Please see __device_add_disk() which takes one extra queue ref, which
won't be dropped until the disk is released.

Meantime blkdev_get() holds gendisk reference via bdev_get_gendisk(),
and blkdev_get() is called by blkdev_open().

The above way should guarantee that the request queue won't go away
when IO is submitted to queue via blkdev fs inode.

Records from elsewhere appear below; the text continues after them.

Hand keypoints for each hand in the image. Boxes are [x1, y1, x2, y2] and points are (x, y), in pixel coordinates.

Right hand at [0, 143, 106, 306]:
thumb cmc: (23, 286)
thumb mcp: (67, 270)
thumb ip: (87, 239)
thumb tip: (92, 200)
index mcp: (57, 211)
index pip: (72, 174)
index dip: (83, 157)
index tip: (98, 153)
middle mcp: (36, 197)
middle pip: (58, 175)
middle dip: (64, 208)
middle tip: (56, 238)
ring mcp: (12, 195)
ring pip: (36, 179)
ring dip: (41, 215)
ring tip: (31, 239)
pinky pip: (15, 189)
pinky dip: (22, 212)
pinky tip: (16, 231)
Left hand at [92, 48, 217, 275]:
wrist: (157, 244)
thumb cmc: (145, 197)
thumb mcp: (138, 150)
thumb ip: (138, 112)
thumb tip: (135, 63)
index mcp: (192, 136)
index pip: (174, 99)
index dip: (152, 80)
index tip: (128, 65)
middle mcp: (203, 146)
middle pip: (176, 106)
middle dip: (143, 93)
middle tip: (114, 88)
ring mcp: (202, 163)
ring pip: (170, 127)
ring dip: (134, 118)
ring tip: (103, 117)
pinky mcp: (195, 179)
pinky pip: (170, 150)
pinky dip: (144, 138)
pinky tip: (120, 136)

> Anyway, I will convert this code change into a
> comment that explains that blk_poll() callers must hold a request queue
> reference.

Good point.


Thanks,
Ming

Patch
diff mbox series

diff --git a/block/blk-mq.c b/block/blk-mq.c
index 7528678ef41f..ea64d951f411 100644
--- a/block/blk-mq.c
+++ b/block/blk-mq.c
@@ -3439,19 +3439,7 @@  static bool blk_mq_poll_hybrid(struct request_queue *q,
 	return blk_mq_poll_hybrid_sleep(q, hctx, rq);
 }
 
-/**
- * blk_poll - poll for IO completions
- * @q:  the queue
- * @cookie: cookie passed back at IO submission time
- * @spin: whether to spin for completions
- *
- * Description:
- *    Poll for completions on the passed in queue. Returns number of
- *    completed entries found. If @spin is true, then blk_poll will continue
- *    looping until at least one completion is found, unless the task is
- *    otherwise marked running (or we need to reschedule).
- */
-int blk_poll(struct request_queue *q, blk_qc_t cookie, bool spin)
+static int __blk_poll(struct request_queue *q, blk_qc_t cookie, bool spin)
 {
 	struct blk_mq_hw_ctx *hctx;
 	long state;
@@ -3503,6 +3491,30 @@  int blk_poll(struct request_queue *q, blk_qc_t cookie, bool spin)
 	__set_current_state(TASK_RUNNING);
 	return 0;
 }
+
+/**
+ * blk_poll - poll for IO completions
+ * @q:  the queue
+ * @cookie: cookie passed back at IO submission time
+ * @spin: whether to spin for completions
+ *
+ * Description:
+ *    Poll for completions on the passed in queue. Returns number of
+ *    completed entries found. If @spin is true, then blk_poll will continue
+ *    looping until at least one completion is found, unless the task is
+ *    otherwise marked running (or we need to reschedule).
+ */
+int blk_poll(struct request_queue *q, blk_qc_t cookie, bool spin)
+{
+	int ret;
+
+	if (!percpu_ref_tryget(&q->q_usage_counter))
+		return 0;
+	ret = __blk_poll(q, cookie, spin);
+	blk_queue_exit(q);
+
+	return ret;
+}
 EXPORT_SYMBOL_GPL(blk_poll);
 
 unsigned int blk_mq_rq_cpu(struct request *rq)